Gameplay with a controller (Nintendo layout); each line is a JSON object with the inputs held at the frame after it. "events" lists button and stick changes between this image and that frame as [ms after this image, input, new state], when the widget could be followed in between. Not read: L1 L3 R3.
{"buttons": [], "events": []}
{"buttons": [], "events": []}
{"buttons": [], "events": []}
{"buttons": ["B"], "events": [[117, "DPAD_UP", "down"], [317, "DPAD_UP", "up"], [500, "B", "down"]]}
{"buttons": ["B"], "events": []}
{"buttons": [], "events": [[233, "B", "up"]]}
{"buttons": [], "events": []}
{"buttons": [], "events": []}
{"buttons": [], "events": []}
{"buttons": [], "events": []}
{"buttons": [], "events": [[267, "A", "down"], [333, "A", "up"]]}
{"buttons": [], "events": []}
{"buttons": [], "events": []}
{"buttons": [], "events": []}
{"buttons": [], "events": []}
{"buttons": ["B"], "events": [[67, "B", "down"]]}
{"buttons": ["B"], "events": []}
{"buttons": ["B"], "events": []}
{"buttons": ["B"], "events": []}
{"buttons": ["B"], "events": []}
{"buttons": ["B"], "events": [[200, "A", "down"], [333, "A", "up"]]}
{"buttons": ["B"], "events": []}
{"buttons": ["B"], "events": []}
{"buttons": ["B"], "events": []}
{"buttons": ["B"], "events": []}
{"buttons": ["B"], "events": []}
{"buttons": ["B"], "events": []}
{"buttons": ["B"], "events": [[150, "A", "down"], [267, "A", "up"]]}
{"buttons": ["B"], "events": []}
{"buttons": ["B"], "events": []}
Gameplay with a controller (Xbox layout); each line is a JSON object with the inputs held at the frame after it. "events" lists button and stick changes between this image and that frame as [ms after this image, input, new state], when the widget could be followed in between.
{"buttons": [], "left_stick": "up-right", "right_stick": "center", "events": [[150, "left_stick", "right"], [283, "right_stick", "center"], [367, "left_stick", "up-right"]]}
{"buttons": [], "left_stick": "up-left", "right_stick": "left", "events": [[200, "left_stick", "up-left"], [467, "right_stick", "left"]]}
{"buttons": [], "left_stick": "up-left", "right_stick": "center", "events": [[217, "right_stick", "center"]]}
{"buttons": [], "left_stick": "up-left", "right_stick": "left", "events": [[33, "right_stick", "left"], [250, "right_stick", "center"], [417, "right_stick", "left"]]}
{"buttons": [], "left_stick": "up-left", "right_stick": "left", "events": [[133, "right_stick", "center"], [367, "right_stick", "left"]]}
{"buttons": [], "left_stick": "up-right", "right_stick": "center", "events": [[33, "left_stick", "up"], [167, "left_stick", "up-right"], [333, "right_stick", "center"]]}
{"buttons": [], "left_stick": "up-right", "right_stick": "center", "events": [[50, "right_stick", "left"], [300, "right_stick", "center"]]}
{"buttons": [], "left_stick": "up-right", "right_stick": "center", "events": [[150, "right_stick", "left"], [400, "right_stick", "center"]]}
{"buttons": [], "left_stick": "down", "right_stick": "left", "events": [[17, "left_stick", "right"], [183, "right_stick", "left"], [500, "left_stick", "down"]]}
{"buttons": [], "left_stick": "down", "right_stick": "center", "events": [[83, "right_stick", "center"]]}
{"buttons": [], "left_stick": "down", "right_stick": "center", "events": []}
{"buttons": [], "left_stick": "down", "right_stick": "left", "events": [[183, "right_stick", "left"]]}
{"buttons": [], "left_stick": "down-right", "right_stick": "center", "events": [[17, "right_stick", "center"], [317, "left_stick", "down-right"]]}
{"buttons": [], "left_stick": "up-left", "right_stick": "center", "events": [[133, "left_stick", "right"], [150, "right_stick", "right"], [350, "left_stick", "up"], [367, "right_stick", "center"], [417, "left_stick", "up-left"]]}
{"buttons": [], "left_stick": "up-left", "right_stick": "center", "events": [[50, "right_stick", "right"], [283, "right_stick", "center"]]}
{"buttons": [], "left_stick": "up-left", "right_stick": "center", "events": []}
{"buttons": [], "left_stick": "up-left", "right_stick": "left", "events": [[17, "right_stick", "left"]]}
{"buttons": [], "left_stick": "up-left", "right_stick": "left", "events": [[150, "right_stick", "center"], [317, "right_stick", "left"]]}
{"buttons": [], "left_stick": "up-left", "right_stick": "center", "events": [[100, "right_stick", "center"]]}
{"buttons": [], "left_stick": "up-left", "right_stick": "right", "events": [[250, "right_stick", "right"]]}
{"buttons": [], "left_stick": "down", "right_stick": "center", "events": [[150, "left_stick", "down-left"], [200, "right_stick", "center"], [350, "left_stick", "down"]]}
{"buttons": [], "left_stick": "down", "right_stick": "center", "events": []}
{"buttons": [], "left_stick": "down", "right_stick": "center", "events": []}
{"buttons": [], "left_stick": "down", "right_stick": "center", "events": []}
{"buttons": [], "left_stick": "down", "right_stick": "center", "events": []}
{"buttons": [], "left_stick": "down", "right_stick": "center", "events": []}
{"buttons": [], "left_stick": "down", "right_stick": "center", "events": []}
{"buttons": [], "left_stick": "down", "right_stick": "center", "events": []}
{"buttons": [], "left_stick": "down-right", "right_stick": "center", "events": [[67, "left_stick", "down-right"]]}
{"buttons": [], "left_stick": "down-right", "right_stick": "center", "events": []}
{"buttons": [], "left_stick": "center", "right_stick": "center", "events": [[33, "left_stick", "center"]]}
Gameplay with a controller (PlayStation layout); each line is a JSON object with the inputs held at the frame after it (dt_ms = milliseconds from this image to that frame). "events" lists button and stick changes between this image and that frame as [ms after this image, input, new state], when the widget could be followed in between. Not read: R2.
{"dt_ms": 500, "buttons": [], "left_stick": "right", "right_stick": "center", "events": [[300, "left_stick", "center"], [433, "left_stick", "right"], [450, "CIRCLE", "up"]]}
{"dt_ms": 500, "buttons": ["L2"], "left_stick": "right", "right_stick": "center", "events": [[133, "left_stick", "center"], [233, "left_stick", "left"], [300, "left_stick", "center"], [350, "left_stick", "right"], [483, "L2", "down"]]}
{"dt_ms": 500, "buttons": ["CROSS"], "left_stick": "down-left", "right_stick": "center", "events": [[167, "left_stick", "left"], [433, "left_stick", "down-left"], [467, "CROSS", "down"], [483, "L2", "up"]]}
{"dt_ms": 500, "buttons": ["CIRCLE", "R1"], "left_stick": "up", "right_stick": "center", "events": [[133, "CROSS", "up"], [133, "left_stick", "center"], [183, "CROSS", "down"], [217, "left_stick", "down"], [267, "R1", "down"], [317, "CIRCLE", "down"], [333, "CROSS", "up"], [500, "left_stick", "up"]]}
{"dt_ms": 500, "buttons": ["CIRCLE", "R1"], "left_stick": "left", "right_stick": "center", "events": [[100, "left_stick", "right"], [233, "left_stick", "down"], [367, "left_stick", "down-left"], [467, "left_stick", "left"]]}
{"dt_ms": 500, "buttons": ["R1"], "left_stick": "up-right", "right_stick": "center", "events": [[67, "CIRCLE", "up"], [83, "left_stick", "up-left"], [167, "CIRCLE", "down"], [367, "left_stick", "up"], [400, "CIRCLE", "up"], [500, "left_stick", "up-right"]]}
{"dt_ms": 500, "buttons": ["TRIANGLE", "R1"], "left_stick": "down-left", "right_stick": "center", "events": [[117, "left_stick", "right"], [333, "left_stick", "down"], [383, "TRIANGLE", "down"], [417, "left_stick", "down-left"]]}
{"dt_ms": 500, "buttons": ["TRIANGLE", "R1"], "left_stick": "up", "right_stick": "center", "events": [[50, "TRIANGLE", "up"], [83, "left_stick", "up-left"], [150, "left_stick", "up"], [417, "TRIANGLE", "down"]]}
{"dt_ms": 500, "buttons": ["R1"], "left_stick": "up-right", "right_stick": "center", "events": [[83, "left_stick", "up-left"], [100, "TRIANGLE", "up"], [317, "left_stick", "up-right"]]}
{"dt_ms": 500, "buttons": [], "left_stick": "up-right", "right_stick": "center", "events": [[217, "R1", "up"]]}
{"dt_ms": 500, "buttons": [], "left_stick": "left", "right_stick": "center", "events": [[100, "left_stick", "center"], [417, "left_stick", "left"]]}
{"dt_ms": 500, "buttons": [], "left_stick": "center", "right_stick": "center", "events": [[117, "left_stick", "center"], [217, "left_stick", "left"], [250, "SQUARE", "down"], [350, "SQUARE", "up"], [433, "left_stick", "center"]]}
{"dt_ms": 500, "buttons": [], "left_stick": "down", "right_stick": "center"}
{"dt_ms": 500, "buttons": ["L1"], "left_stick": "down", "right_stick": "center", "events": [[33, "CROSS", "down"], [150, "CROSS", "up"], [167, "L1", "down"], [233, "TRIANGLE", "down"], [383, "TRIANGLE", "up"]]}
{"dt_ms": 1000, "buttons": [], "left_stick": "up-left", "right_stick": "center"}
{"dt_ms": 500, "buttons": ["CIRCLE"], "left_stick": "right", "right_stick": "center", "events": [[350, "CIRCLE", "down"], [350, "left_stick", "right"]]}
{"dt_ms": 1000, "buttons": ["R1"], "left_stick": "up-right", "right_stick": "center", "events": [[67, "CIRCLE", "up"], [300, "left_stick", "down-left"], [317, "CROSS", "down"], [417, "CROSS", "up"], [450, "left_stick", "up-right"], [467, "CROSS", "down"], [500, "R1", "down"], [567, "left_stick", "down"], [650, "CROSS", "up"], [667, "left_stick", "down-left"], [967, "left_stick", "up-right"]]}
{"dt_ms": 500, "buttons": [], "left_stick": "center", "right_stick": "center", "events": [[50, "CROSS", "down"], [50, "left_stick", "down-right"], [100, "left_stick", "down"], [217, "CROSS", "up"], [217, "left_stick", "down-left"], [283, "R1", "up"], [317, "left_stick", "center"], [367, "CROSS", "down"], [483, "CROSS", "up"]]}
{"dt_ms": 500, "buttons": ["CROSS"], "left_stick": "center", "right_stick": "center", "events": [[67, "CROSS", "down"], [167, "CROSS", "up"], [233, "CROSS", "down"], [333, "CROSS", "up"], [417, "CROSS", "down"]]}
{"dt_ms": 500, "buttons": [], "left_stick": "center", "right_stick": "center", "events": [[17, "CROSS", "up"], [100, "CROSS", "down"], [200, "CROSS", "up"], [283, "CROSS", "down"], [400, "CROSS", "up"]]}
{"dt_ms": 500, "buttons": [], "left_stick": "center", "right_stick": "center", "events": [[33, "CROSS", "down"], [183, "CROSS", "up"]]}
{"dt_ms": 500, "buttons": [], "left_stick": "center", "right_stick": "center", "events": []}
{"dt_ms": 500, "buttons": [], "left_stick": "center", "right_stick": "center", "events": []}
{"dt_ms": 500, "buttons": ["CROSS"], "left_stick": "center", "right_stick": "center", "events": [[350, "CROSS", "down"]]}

> _Exercise goal_
Determine how many lines in the preceding records include the word "read". The answer is that number alone.

> _Response to the exercise_
2